Por 339 a 153, o plenário da Câmara manteve -sem alterações- esse trecho da reforma.

Assim, a pensão poderá ser inferior ao salário mínimo quando, por exemplo, uma viúva já recebe uma aposentadoria.

Para evitar uma derrota na votação proposta pelo PC do B, a equipe econômica editou uma portaria detalhando o que é renda formal.

Deputados temiam que um beneficiário do Bolsa Família ou que recebesse pequenos valores como aluguel ou venda de produtos agrícolas pudesse ser enquadrado como alguém com renda formal e, assim, receberia menos que um salário mínimo.

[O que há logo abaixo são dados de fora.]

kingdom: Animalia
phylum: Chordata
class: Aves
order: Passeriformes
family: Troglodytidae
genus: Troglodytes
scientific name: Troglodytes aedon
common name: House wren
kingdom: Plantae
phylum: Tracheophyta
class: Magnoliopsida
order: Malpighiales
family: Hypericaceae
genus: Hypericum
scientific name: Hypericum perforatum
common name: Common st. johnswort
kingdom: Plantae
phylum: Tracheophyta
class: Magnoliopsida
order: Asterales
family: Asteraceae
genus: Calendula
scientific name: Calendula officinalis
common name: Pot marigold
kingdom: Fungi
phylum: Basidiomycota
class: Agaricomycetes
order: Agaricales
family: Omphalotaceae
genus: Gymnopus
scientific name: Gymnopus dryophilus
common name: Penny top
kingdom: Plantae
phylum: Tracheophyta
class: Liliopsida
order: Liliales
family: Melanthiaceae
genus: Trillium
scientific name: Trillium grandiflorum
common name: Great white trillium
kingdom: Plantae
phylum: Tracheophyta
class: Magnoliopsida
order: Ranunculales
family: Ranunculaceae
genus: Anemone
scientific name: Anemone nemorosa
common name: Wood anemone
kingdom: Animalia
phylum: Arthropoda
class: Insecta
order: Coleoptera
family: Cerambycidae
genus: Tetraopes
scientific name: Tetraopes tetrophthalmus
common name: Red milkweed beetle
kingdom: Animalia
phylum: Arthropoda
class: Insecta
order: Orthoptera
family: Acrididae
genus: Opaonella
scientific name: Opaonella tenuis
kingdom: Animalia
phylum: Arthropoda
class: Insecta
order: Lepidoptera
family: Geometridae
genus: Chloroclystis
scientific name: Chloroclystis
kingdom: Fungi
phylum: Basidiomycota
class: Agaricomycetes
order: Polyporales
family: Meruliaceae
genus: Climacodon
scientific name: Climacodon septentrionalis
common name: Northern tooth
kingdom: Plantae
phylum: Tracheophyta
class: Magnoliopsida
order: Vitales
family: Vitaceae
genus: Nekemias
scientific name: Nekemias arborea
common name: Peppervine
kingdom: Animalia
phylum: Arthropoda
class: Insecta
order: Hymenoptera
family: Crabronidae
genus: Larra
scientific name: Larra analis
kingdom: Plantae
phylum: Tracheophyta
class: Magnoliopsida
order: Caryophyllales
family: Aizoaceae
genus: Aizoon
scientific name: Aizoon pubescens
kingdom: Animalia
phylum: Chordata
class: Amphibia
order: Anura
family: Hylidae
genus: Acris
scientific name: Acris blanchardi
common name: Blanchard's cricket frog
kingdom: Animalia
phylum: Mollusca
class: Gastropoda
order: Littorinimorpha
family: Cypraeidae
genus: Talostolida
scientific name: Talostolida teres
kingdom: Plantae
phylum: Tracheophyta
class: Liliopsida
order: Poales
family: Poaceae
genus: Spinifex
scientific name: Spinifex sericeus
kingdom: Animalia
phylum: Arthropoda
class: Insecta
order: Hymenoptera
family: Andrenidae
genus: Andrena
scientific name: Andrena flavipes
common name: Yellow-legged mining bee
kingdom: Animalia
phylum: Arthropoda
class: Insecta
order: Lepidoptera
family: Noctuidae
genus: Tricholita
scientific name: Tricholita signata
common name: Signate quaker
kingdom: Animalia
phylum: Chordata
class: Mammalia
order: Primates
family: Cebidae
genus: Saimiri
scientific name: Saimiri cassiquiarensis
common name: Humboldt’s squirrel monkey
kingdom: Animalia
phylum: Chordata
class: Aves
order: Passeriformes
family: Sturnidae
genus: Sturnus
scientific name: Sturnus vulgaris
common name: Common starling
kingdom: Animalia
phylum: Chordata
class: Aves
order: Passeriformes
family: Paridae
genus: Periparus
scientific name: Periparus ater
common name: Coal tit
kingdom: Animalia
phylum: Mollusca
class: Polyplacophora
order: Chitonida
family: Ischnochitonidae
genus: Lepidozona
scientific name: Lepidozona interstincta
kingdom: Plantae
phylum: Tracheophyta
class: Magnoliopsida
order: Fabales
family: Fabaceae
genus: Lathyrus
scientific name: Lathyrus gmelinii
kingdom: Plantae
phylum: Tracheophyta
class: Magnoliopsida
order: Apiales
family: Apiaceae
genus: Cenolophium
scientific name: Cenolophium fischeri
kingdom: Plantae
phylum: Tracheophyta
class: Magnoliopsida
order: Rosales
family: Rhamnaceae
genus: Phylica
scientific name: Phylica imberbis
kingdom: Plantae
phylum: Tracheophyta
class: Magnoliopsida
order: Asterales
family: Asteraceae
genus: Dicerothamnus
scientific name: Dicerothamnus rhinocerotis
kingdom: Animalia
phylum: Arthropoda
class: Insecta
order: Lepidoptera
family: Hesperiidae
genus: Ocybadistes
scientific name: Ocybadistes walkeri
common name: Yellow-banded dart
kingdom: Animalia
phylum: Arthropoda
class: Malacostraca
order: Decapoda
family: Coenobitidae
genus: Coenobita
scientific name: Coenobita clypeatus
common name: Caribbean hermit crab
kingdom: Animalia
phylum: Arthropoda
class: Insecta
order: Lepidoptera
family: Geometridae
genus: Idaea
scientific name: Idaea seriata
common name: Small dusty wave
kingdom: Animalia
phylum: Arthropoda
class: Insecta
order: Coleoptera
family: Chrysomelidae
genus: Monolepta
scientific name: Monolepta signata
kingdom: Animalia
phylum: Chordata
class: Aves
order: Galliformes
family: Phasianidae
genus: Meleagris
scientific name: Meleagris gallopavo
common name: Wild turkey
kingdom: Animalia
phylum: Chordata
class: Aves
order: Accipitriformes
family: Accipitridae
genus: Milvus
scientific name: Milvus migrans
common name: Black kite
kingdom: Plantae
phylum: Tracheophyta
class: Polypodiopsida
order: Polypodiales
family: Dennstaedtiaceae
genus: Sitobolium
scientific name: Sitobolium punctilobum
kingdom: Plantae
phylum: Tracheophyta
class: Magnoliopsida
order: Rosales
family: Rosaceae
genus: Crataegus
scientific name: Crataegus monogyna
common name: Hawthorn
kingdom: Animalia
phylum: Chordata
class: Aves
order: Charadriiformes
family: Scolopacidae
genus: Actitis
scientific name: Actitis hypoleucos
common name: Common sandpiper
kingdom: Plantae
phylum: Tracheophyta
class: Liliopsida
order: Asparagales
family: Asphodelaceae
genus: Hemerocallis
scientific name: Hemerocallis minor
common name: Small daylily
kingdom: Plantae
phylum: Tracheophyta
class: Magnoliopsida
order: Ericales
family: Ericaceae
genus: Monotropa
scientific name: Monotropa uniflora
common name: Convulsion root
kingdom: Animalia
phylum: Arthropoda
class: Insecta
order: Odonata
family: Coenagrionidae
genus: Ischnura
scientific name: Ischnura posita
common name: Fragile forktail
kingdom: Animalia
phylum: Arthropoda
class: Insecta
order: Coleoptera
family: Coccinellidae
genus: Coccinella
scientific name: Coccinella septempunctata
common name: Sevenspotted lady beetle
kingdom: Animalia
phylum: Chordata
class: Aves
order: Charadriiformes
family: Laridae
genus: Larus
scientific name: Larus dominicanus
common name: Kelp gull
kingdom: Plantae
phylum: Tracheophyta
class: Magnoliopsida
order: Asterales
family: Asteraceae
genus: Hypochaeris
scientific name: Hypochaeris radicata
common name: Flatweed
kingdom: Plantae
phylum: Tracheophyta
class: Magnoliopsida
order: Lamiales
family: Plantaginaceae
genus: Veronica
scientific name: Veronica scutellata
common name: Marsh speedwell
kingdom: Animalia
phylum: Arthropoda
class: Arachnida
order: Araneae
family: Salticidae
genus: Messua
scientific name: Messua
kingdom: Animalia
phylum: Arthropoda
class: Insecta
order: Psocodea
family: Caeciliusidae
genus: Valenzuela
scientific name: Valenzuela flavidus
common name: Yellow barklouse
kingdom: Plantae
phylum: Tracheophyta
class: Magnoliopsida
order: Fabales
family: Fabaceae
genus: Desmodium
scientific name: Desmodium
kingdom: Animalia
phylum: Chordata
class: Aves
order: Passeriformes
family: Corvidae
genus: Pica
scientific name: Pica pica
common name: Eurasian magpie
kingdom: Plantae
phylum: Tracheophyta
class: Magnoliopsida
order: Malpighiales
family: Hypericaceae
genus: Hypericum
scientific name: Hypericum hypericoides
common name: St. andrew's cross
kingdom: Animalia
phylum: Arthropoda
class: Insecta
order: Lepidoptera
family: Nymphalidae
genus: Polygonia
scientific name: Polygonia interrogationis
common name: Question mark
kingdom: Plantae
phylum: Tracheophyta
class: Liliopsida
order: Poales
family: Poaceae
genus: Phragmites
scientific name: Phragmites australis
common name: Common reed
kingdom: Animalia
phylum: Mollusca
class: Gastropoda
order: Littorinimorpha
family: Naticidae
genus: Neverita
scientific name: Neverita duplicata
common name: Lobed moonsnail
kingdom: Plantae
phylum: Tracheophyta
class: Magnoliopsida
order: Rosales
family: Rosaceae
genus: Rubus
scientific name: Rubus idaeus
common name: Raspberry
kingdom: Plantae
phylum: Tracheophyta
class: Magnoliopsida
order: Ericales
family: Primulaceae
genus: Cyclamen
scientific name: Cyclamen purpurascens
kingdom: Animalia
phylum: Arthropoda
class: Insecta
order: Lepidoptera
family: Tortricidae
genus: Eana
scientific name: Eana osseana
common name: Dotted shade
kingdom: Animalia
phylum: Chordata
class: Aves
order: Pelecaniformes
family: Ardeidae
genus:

No entanto, o governo afastou essas hipóteses, pois serão considerados apenas rendimentos do CNIS (Cadastro Nacional de Informações Sociais).

O plenário aprovou na madrugada desta quarta o texto-base da reforma da Previdência por 370 a 124. Mas, na tarde desta quarta, a Câmara retomou a sessão para analisar os destaques – votações de trechos específicos do projeto.

A equipe econômica tinha receio de que o plenário pudesse aprovar o destaque do PC do B, sobre pensão por morte. Por isso, atuou desde o começo da semana, editou a portaria e explicou a medida para os parlamentares.

O governo argumenta que os gastos com pensão no Brasil são muito superiores ao de outros países e que, quando uma pessoa já tem outra renda formal, a pensão poderia ser menor.